A TensorRT model definition is called a Plan. A TensorRT Plan is a single file that by default must be named model.plan. This default name can be overridden using the default_model_filename property in the model configuration.

A TensorRT Plan is specific to a GPU's CUDA Compute Capability. As a result, TensorRT models will need to set the cc_model_filenames property in the model configuration to associate each Plan file with the corresponding Compute Capability.

A minimal model repository for a TensorRT model is:

  <model-repository-path>/
    <model-name>/
      config.pbtxt
      1/
        model.plan

ONNX Models

An ONNX model is a single file or a directory containing multiple files. By default the file or directory must be named model.onnx. This default name can be overridden using the default_model_filename property in the model configuration.

Triton supports all ONNX models that are supported by the version of ONNX Runtime being used by Triton. Models will not be supported if they use a stale ONNX opset version or contain operators with unsupported types.

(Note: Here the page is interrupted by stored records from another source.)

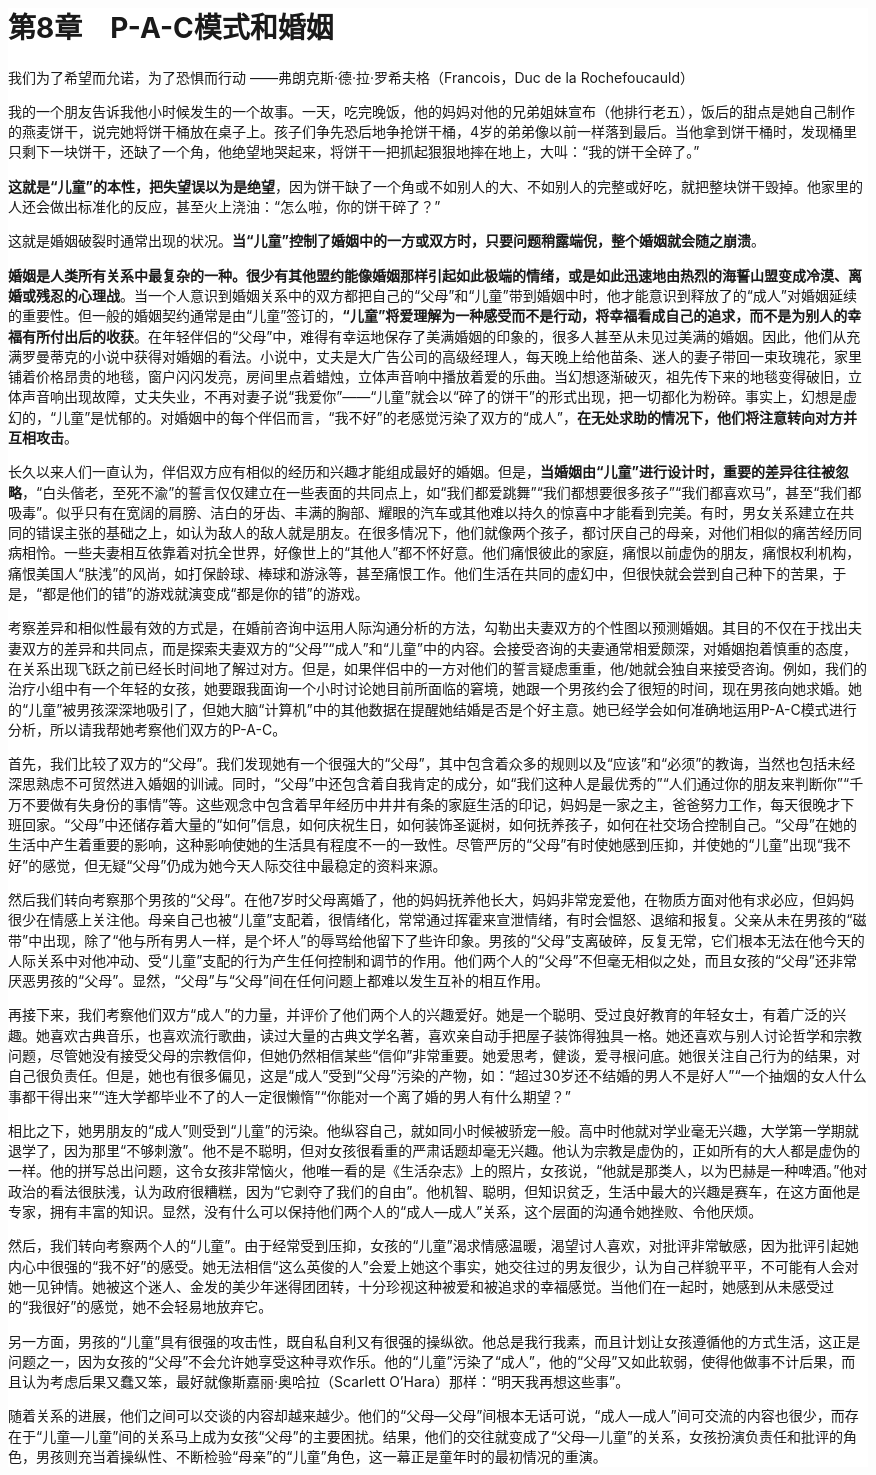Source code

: # 第8章　P-A-C模式和婚姻

我们为了希望而允诺，为了恐惧而行动
——弗朗克斯·德·拉·罗希夫格（Francois，Duc de la Rochefoucauld）

我的一个朋友告诉我他小时候发生的一个故事。一天，吃完晚饭，他的妈妈对他的兄弟姐妹宣布（他排行老五），饭后的甜点是她自己制作的燕麦饼干，说完她将饼干桶放在桌子上。孩子们争先恐后地争抢饼干桶，4岁的弟弟像以前一样落到最后。当他拿到饼干桶时，发现桶里只剩下一块饼干，还缺了一个角，他绝望地哭起来，将饼干一把抓起狠狠地摔在地上，大叫：“我的饼干全碎了。”

**这就是“儿童”的本性，把失望误以为是绝望**，因为饼干缺了一个角或不如别人的大、不如别人的完整或好吃，就把整块饼干毁掉。他家里的人还会做出标准化的反应，甚至火上浇油：“怎么啦，你的饼干碎了？”

这就是婚姻破裂时通常出现的状况。**当“儿童”控制了婚姻中的一方或双方时，只要问题稍露端倪，整个婚姻就会随之崩溃**。

**婚姻是人类所有关系中最复杂的一种。很少有其他盟约能像婚姻那样引起如此极端的情绪，或是如此迅速地由热烈的海誓山盟变成冷漠、离婚或残忍的心理战**。当一个人意识到婚姻关系中的双方都把自己的“父母”和“儿童”带到婚姻中时，他才能意识到释放了的“成人”对婚姻延续的重要性。但一般的婚姻契约通常是由“儿童”签订的，**“儿童”将爱理解为一种感受而不是行动，将幸福看成自己的追求，而不是为别人的幸福有所付出后的收获**。在年轻伴侣的“父母”中，难得有幸运地保存了美满婚姻的印象的，很多人甚至从未见过美满的婚姻。因此，他们从充满罗曼蒂克的小说中获得对婚姻的看法。小说中，丈夫是大广告公司的高级经理人，每天晚上给他苗条、迷人的妻子带回一束玫瑰花，家里铺着价格昂贵的地毯，窗户闪闪发亮，房间里点着蜡烛，立体声音响中播放着爱的乐曲。当幻想逐渐破灭，祖先传下来的地毯变得破旧，立体声音响出现故障，丈夫失业，不再对妻子说“我爱你”——“儿童”就会以“碎了的饼干”的形式出现，把一切都化为粉碎。事实上，幻想是虚幻的，“儿童”是忧郁的。对婚姻中的每个伴侣而言，“我不好”的老感觉污染了双方的“成人”，**在无处求助的情况下，他们将注意转向对方并互相攻击**。

长久以来人们一直认为，伴侣双方应有相似的经历和兴趣才能组成最好的婚姻。但是，**当婚姻由“儿童”进行设计时，重要的差异往往被忽略**，“白头偕老，至死不渝”的誓言仅仅建立在一些表面的共同点上，如“我们都爱跳舞”“我们都想要很多孩子”“我们都喜欢马”，甚至“我们都吸毒”。似乎只有在宽阔的肩膀、洁白的牙齿、丰满的胸部、耀眼的汽车或其他难以持久的惊喜中才能看到完美。有时，男女关系建立在共同的错误主张的基础之上，如认为敌人的敌人就是朋友。在很多情况下，他们就像两个孩子，都讨厌自己的母亲，对他们相似的痛苦经历同病相怜。一些夫妻相互依靠着对抗全世界，好像世上的“其他人”都不怀好意。他们痛恨彼此的家庭，痛恨以前虚伪的朋友，痛恨权利机构，痛恨美国人“肤浅”的风尚，如打保龄球、棒球和游泳等，甚至痛恨工作。他们生活在共同的虚幻中，但很快就会尝到自己种下的苦果，于是，“都是他们的错”的游戏就演变成“都是你的错”的游戏。

考察差异和相似性最有效的方式是，在婚前咨询中运用人际沟通分析的方法，勾勒出夫妻双方的个性图以预测婚姻。其目的不仅在于找出夫妻双方的差异和共同点，而是探索夫妻双方的“父母”“成人”和“儿童”中的内容。会接受咨询的夫妻通常相爱颇深，对婚姻抱着慎重的态度，在关系出现飞跃之前已经长时间地了解过对方。但是，如果伴侣中的一方对他们的誓言疑虑重重，他/她就会独自来接受咨询。例如，我们的治疗小组中有一个年轻的女孩，她要跟我面询一个小时讨论她目前所面临的窘境，她跟一个男孩约会了很短的时间，现在男孩向她求婚。她的“儿童”被男孩深深地吸引了，但她大脑“计算机”中的其他数据在提醒她结婚是否是个好主意。她已经学会如何准确地运用P-A-C模式进行分析，所以请我帮她考察他们双方的P-A-C。

首先，我们比较了双方的“父母”。我们发现她有一个很强大的“父母”，其中包含着众多的规则以及“应该”和“必须”的教诲，当然也包括未经深思熟虑不可贸然进入婚姻的训诫。同时，“父母”中还包含着自我肯定的成分，如“我们这种人是最优秀的”“人们通过你的朋友来判断你”“千万不要做有失身份的事情”等。这些观念中包含着早年经历中井井有条的家庭生活的印记，妈妈是一家之主，爸爸努力工作，每天很晚才下班回家。“父母”中还储存着大量的“如何”信息，如何庆祝生日，如何装饰圣诞树，如何抚养孩子，如何在社交场合控制自己。“父母”在她的生活中产生着重要的影响，这种影响使她的生活具有程度不一的一致性。尽管严厉的“父母”有时使她感到压抑，并使她的“儿童”出现“我不好”的感觉，但无疑“父母”仍成为她今天人际交往中最稳定的资料来源。

然后我们转向考察那个男孩的“父母”。在他7岁时父母离婚了，他的妈妈抚养他长大，妈妈非常宠爱他，在物质方面对他有求必应，但妈妈很少在情感上关注他。母亲自己也被“儿童”支配着，很情绪化，常常通过挥霍来宣泄情绪，有时会愠怒、退缩和报复。父亲从未在男孩的“磁带”中出现，除了“他与所有男人一样，是个坏人”的辱骂给他留下了些许印象。男孩的“父母”支离破碎，反复无常，它们根本无法在他今天的人际关系中对他冲动、受“儿童”支配的行为产生任何控制和调节的作用。他们两个人的“父母”不但毫无相似之处，而且女孩的“父母”还非常厌恶男孩的“父母”。显然，“父母”与“父母”间在任何问题上都难以发生互补的相互作用。

再接下来，我们考察他们双方“成人”的力量，并评价了他们两个人的兴趣爱好。她是一个聪明、受过良好教育的年轻女士，有着广泛的兴趣。她喜欢古典音乐，也喜欢流行歌曲，读过大量的古典文学名著，喜欢亲自动手把屋子装饰得独具一格。她还喜欢与别人讨论哲学和宗教问题，尽管她没有接受父母的宗教信仰，但她仍然相信某些“信仰”非常重要。她爱思考，健谈，爱寻根问底。她很关注自己行为的结果，对自己很负责任。但是，她也有很多偏见，这是“成人”受到“父母”污染的产物，如：“超过30岁还不结婚的男人不是好人”“一个抽烟的女人什么事都干得出来”“连大学都毕业不了的人一定很懒惰”“你能对一个离了婚的男人有什么期望？”

相比之下，她男朋友的“成人”则受到“儿童”的污染。他纵容自己，就如同小时候被骄宠一般。高中时他就对学业毫无兴趣，大学第一学期就退学了，因为那里“不够刺激”。他不是不聪明，但对女孩很看重的严肃话题却毫无兴趣。他认为宗教是虚伪的，正如所有的大人都是虚伪的一样。他的拼写总出问题，这令女孩非常恼火，他唯一看的是《生活杂志》上的照片，女孩说，“他就是那类人，以为巴赫是一种啤酒。”他对政治的看法很肤浅，认为政府很糟糕，因为“它剥夺了我们的自由”。他机智、聪明，但知识贫乏，生活中最大的兴趣是赛车，在这方面他是专家，拥有丰富的知识。显然，没有什么可以保持他们两个人的“成人—成人”关系，这个层面的沟通令她挫败、令他厌烦。

然后，我们转向考察两个人的“儿童”。由于经常受到压抑，女孩的“儿童”渴求情感温暖，渴望讨人喜欢，对批评非常敏感，因为批评引起她内心中很强的“我不好”的感受。她无法相信“这么英俊的人”会爱上她这个事实，她交往过的男友很少，认为自己样貌平平，不可能有人会对她一见钟情。她被这个迷人、金发的美少年迷得团团转，十分珍视这种被爱和被追求的幸福感觉。当他们在一起时，她感到从未感受过的“我很好”的感觉，她不会轻易地放弃它。

另一方面，男孩的“儿童”具有很强的攻击性，既自私自利又有很强的操纵欲。他总是我行我素，而且计划让女孩遵循他的方式生活，这正是问题之一，因为女孩的“父母”不会允许她享受这种寻欢作乐。他的“儿童”污染了“成人”，他的“父母”又如此软弱，使得他做事不计后果，而且认为考虑后果又蠢又笨，最好就像斯嘉丽·奥哈拉（Scarlett O’Hara）那样：“明天我再想这些事”。

随着关系的进展，他们之间可以交谈的内容却越来越少。他们的“父母—父母”间根本无话可说，“成人—成人”间可交流的内容也很少，而存在于“儿童—儿童”间的关系马上成为女孩“父母”的主要困扰。结果，他们的交往就变成了“父母—儿童”的关系，女孩扮演负责任和批评的角色，男孩则充当着操纵性、不断检验“母亲”的“儿童”角色，这一幕正是童年时的最初情况的重演。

A minimal model repository for a ONNX model contained in a single file is:

  <model-repository-path>/
    <model-name>/
      config.pbtxt
      1/
        model.onnx

An ONNX model composed from multiple files must be contained in a directory. By default this directory must be named model.onnx but can be overridden using the default_model_filename property in the model configuration. The main model file within this directory must be named model.onnx. A minimal model repository for a ONNX model contained in a directory is:

  <model-repository-path>/
    <model-name>/
      config.pbtxt
      1/
        model.onnx/
           model.onnx
           <other model files>

TorchScript Models

An TorchScript model is a single file that by default must be named model.pt. This default name can be overridden using the default_model_filename property in the model configuration. It is possible that some models traced with different versions of PyTorch may not be supported by Triton due to changes in the underlying opset.

A minimal model repository for a TorchScript model is:

  <model-repository-path>/
    <model-name>/
      config.pbtxt
      1/
        model.pt

TensorFlow Models

TensorFlow saves models in one of two formats: GraphDef or SavedModel. Triton supports both formats.

A TensorFlow GraphDef is a single file that by default must be named model.graphdef. A TensorFlow SavedModel is a directory containing multiple files. By default the directory must be named model.savedmodel. These default names can be overridden using the default_model_filename property in the model configuration.

A minimal model repository for a TensorFlow GraphDef model is:

  <model-repository-path>/
    <model-name>/
      config.pbtxt
      1/
        model.graphdef

A minimal model repository for a TensorFlow SavedModel model is:

  <model-repository-path>/
    <model-name>/
      config.pbtxt
      1/
        model.savedmodel/
           <saved-model files>

OpenVINO Models

An OpenVINO model is represented by two files, a *.xml and *.bin file. By default the *.xml file must be named model.xml. This default name can be overridden using the default_model_filename property in the model configuration.

A minimal model repository for an OpenVINO model is:

  <model-repository-path>/
    <model-name>/
      config.pbtxt
      1/
        model.xml
        model.bin

Python Models

The Python backend allows you to run Python code as a model within Triton. By default the Python script must be named model.py but this default name can be overridden using the default_model_filename property in the model configuration.

A minimal model repository for a Python model is:

  <model-repository-path>/
    <model-name>/
      config.pbtxt
      1/
        model.py

DALI Models

The DALI backend allows you to run a DALI pipeline as a model within Triton. In order to use this backend, you need to generate a file, by default named model.dali, and include it in your model repository. Please refer to DALI backend documentation for the description, how to generate model.dali. The default model file name can be overridden using the default_model_filename property in the model configuration.

A minimal model repository for a DALI model is:

  <model-repository-path>/
    <model-name>/
      config.pbtxt
      1/
        model.dali